2011-19 model pricing: $12,000-$24,600

Ford Fusion Energi

The Fusion sedan is long gone, but plug-in hybrid Energi models qualify for the tax credit. The non-hybrid and hybrid models do not qualify. Production of the Energi model spanned from 2013 until 2020. So if you have a low budget, consider an older model.

Depending on the model year, the Fusion Energi has a driving range of 19 to 26 miles and is rated at 38 to 42 mpg in combined driving when operating like a hybrid. The Fusion is the only sedan on this list, but it’s a sizable one, providing lots of passenger room.

2013-20 model pricing: $15,000-$25,000

Kia Niro Plug-In Hybrid

As the name implies, the Niro Plug-in Hybrid is the plug-in hybrid version of the Niro crossover, which is a regular hybrid. The previous-generation model that ran from 2018 through 2022 qualifies for the tax credit, but the current model doesn’t qualify yet. And if you’re considering a used electric vehicle, the previous-generation Niro Electric (2019-22) also qualifies for the tax credit.

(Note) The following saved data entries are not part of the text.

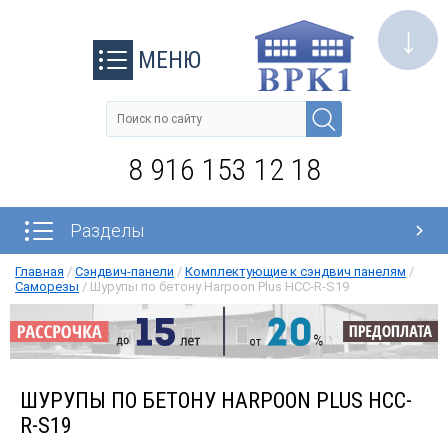
↓
МЕНЮ
8 916 153 12 18
Разделы
Главная
/
Сэндвич-панели
/
Комплектующие к сэндвич панелям
/
Саморезы
/
Шурупы по бетону Harpoon Plus HCC-R-S19
ШУРУПЫ ПО БЕТОНУ HARPOON PLUS HCC-
R-S19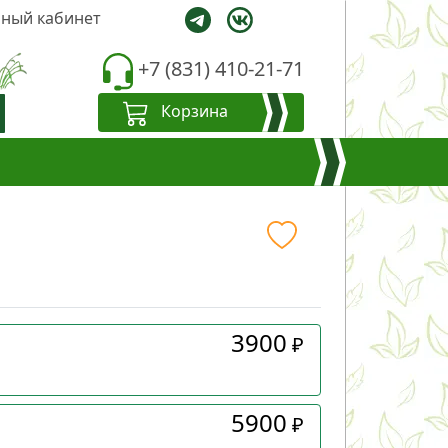
ный кабинет
+7 (831) 410-21-71
Корзина
3900
₽
5900
₽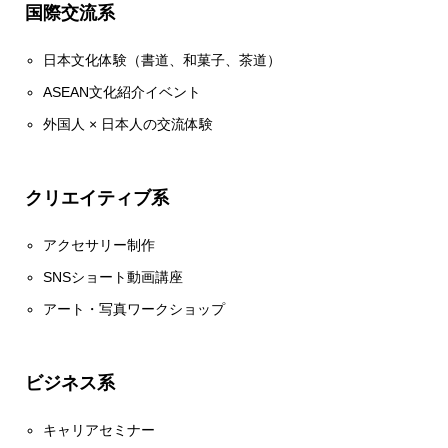
国際交流系
日本文化体験（書道、和菓子、茶道）
ASEAN文化紹介イベント
外国人 × 日本人の交流体験
クリエイティブ系
アクセサリー制作
SNSショート動画講座
アート・写真ワークショップ
ビジネス系
キャリアセミナー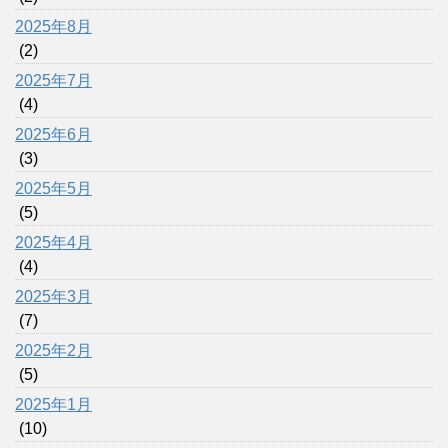
2025年8月
(2)
2025年7月
(4)
2025年6月
(3)
2025年5月
(5)
2025年4月
(4)
2025年3月
(7)
2025年2月
(5)
2025年1月
(10)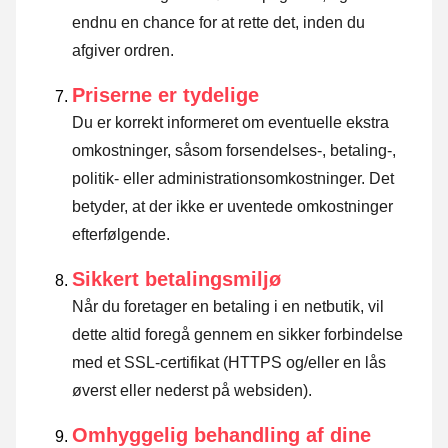
endnu en chance for at rette det, inden du
afgiver ordren.
Priserne er tydelige
Du er korrekt informeret om eventuelle ekstra
omkostninger, såsom forsendelses-, betaling-,
politik- eller administrationsomkostninger. Det
betyder, at der ikke er uventede omkostninger
efterfølgende.
Sikkert betalingsmiljø
Når du foretager en betaling i en netbutik, vil
dette altid foregå gennem en sikker forbindelse
med et SSL-certifikat (HTTPS og/eller en lås
øverst eller nederst på websiden).
Omhyggelig behandling af dine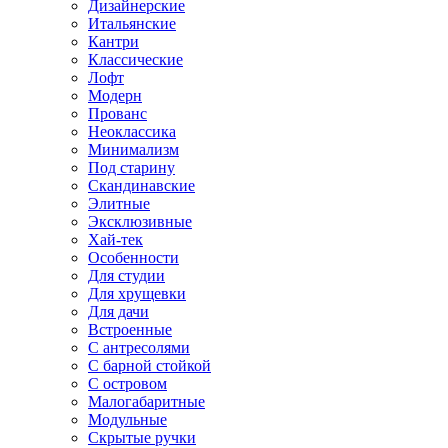
Дизайнерские
Итальянские
Кантри
Классические
Лофт
Модерн
Прованс
Неоклассика
Минимализм
Под старину
Скандинавские
Элитные
Эксклюзивные
Хай-тек
Особенности
Для студии
Для хрущевки
Для дачи
Встроенные
С антресолями
С барной стойкой
С островом
Малогабаритные
Модульные
Скрытые ручки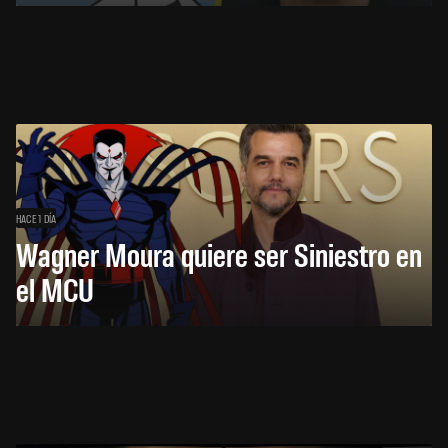
HACE 1 DÍA
Wagner Moura quiere ser Siniestro en
el MCU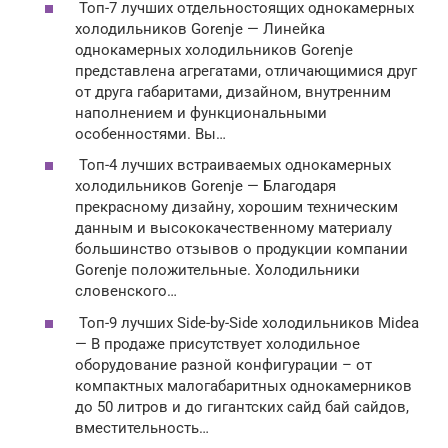
Топ-7 лучших отдельностоящих однокамерных
холодильников Gorenje — Линейка
однокамерных холодильников Gorenje
представлена агрегатами, отличающимися друг
от друга габаритами, дизайном, внутренним
наполнением и функциональными
особенностями. Вы…
Топ-4 лучших встраиваемых однокамерных
холодильников Gorenje — Благодаря
прекрасному дизайну, хорошим техническим
данным и высококачественному материалу
большинство отзывов о продукции компании
Gorenje положительные. Холодильники
словенского…
Топ-9 лучших Side-by-Side холодильников Midea
— В продаже присутствует холодильное
оборудование разной конфигурации – от
компактных малогабаритных однокамерников
до 50 литров и до гигантских сайд бай сайдов,
вместительность…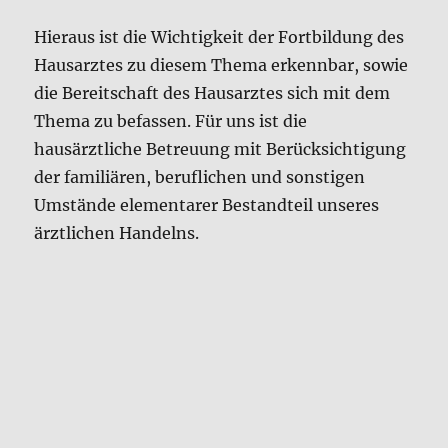
hausärztliche Betreuung mit Berücksichtigung
der familiären, beruflichen und sonstigen
Umstände elementarer Bestandteil unseres
ärztlichen Handelns.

The Niro Plug-in Hybrid can drive 26 miles on electric power and delivers 46 mpg in combined driving when running like a regular hybrid, which is pretty good for a crossover. The Niro boasts a spacious cabin, but all-wheel drive isn’t available.

2018-2022 model pricing: $20,000-$27,000

Mitsubishi Outlander PHEV

The Outlander PHEV is the plug-in hybrid version of the regular Outlander. The previous-generation Outlander PHEV qualifies for the tax credit and was available from 2018 to 2022. The current model is still too new to qualify.

The all-wheel-drive Outlander PHEV provides a commendable electric range of 22 to 24 miles but has the worst fuel economy on the list when running as a hybrid: 25 to 26 mpg combined. If you’re set on getting a used plug-in hybrid SUV, this is your best shot at getting one below the $25,000 tax credit limit. Weak acceleration and a low-buck cabin are drawbacks, however.

2018-22 model pricing: $20,000-$27,000

Michael Cantu is a contributor at Edmunds.